De quoi permettre une alimentation variée : des assiettes aux formes, textures et couleurs différentes, c’est du plaisir renouvelé pour une consommation végétale qui n’a pas le goût de la punition. C’est à ce moment-là qu’on vous parle de la magique courge spaghetti dont la chair devient filandreuse après cuisson, prenant la forme de l’aliment numéro 1 dans le cœur des enfants : des pâtes ! Accommodée de sauce tomate ou façon carbonara, elle convainc même les plus récalcitrants.
Une diversité qui permet aussi aux cultivateurs de multiplier les variétés qui donneront plus ou moins, d’autres qui se conserveront davantage.
Et au sein même des variétés, des différences de gabarits en fonction des marchés : « Alors qu’une courge pèse en moyenne 2 kg, on produira plutôt des produits de 800 grammes pour les inclure dans des paniers de légumes », indique Basile Decrock dont le travail de conseil concerne la production mais aussi la vente « et la mise en phase des besoins des clients avec les productions ».

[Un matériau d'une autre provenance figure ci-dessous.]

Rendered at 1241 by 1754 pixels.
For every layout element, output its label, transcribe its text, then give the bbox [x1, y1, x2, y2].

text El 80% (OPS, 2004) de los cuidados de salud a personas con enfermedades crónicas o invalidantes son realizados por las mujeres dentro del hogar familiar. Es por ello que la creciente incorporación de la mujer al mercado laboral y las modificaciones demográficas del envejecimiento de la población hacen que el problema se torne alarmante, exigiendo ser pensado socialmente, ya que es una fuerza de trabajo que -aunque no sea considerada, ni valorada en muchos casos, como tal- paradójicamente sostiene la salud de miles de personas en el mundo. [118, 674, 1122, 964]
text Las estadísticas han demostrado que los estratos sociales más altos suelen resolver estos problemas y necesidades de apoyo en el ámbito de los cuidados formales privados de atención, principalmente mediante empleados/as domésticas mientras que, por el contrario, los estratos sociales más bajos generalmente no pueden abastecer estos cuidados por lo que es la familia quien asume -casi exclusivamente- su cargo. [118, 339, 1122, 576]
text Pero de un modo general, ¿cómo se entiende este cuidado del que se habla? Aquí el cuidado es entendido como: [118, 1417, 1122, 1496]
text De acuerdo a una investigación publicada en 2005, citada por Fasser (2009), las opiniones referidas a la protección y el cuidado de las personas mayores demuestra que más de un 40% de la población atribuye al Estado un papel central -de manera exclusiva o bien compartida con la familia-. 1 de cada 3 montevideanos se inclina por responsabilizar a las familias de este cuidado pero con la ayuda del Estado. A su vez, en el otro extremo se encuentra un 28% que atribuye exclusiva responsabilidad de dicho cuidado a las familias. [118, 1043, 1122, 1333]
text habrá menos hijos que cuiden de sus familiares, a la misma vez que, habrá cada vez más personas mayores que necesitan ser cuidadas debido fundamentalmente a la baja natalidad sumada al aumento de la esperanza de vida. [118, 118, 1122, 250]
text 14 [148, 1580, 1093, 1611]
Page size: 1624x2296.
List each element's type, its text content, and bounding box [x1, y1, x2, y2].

Et si chez Pierre Campion on produit en majorité des potimarrons orange « qui se vendent et se conservent le mieux », on peut trouver sur les étagères une dizaine de ces variétés vertes, blanches ou jaunes. Quinze tonnes vouées à passer l’hiver mais que le producteur, c’est l’essence du message du mois de la courge, n’est pas contre écouler au plus vite.
Quelle est la meilleure…
En soupe ? La bleue de Hongrie.
En gratin ? La courge spaghetti.
En purée ? Le potimarron ou la butternut.
Farcie ? La pomme d’or ou la baby boo, les petites, mais aussi la delicata.
Au four ? Toutes ! Mais attention, seule la peau du potimarron se mange.
En dessert ? La sucrine du Berry qui peut même remplacer le beurre en pâtisserie.
Et pour Halloween ? La Jack o’lantern évidemment, pour sa forme idéale à creuser. Comestible, elle n’est pas la plus savoureuse.